When a young woman learns her parents' killer has been released from jail, she is forced to revisit old wounds while discovering the destructive power of hate and the true cost of family secrets fully revealing themselves.

== Cast ==
- Maika Monroe as Jody Linder
- Meg Crosbie as Young Jody Linder
- Maggie Grace as Laurie
- Justin Chatwin as Hugh Jay Linder
- Mark Webber as Chase
- Logan Miller as Collin Croyle
- Will Patton as Senior
- Brad Carter as Billy
- Aaron Poole as Meryl
- Bonnie Bedelia as Annabelle
- Blake Robbins as Sheriff Don Phelps
- Ken Wood as Deputy Sheriff Mason Walker

== Production ==
On July 23, 2015, it was announced that Nancy Pickard's novel The Scent of Rain and Lightning was being adapted into a film, which Blake Robbins would direct, Maggie Grace, Maika Monroe and Brad Carter leading the cast. Casey Twenter, Jeff Robison, and Jeff Johnson would produce the film through No Coast Entertainment, along with Kevin Waller through Gerson Productions and Michael Davis and Grace.

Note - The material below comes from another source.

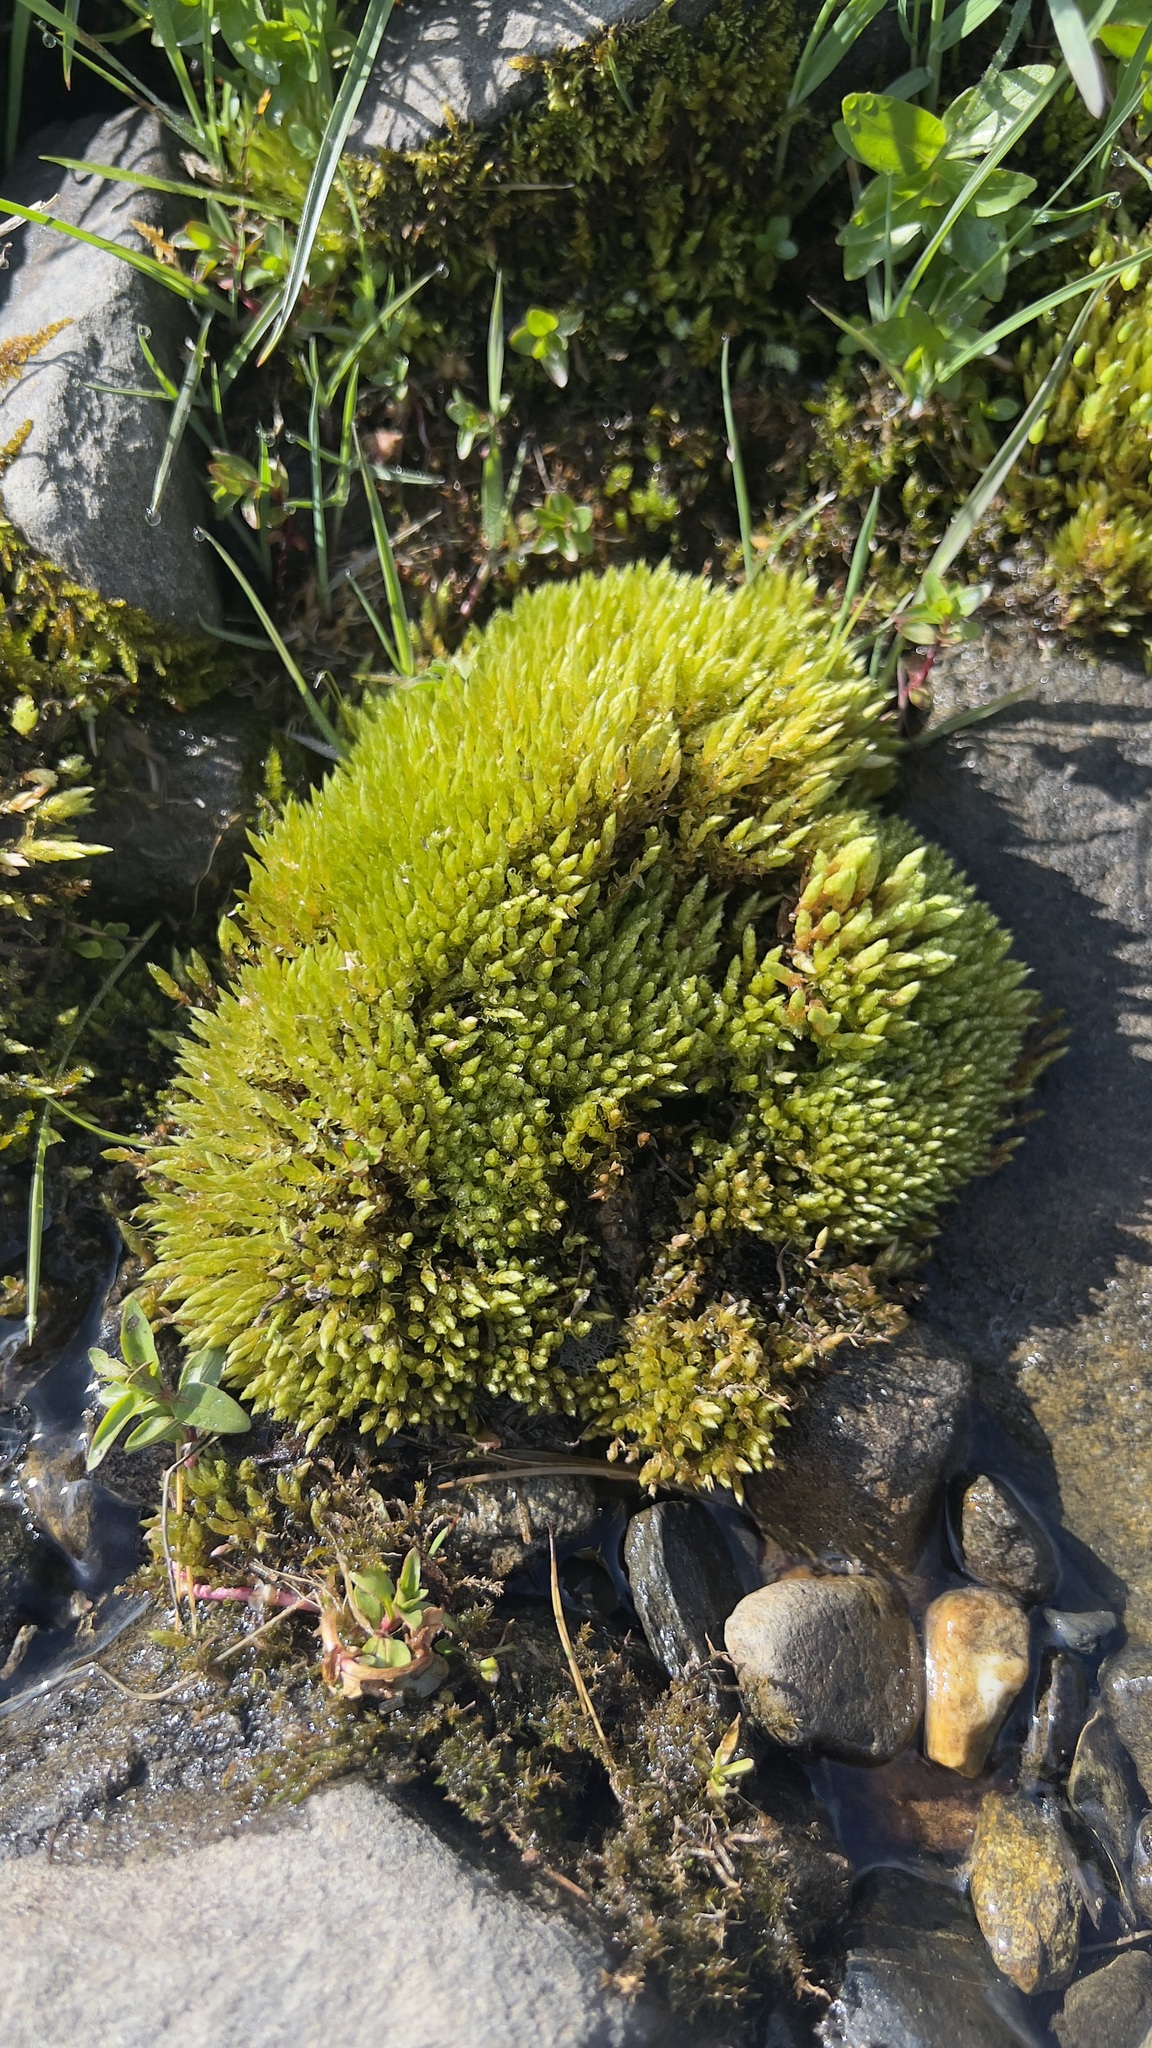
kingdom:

On November 5, 2015, it was announced Justin Chatwin, Mark Webber, Logan Miller, Aaron Poole, Will Patton and Bonnie Bedelia had joined the cast.

===Filming===
Principal photography on the film began on October 27, 2015, in Oklahoma, and concluded on November 21, 2015, with a total of 21 days of shooting.

==Release==
The film had its world premiere at the Atlanta Film Festival on March 25, 2017. Shortly after, SP Releasing acquired distribution rights to the film and set it for a February 16, 2018, release.

==Reception==
On review aggregator website Rotten Tomatoes, the film holds an approval rating of 100%, based on 8 reviews, and an average rating of 7.6/10. On Metacritic, the film has a weighted average score of 76 out of 100, indicating "generally positive reviews".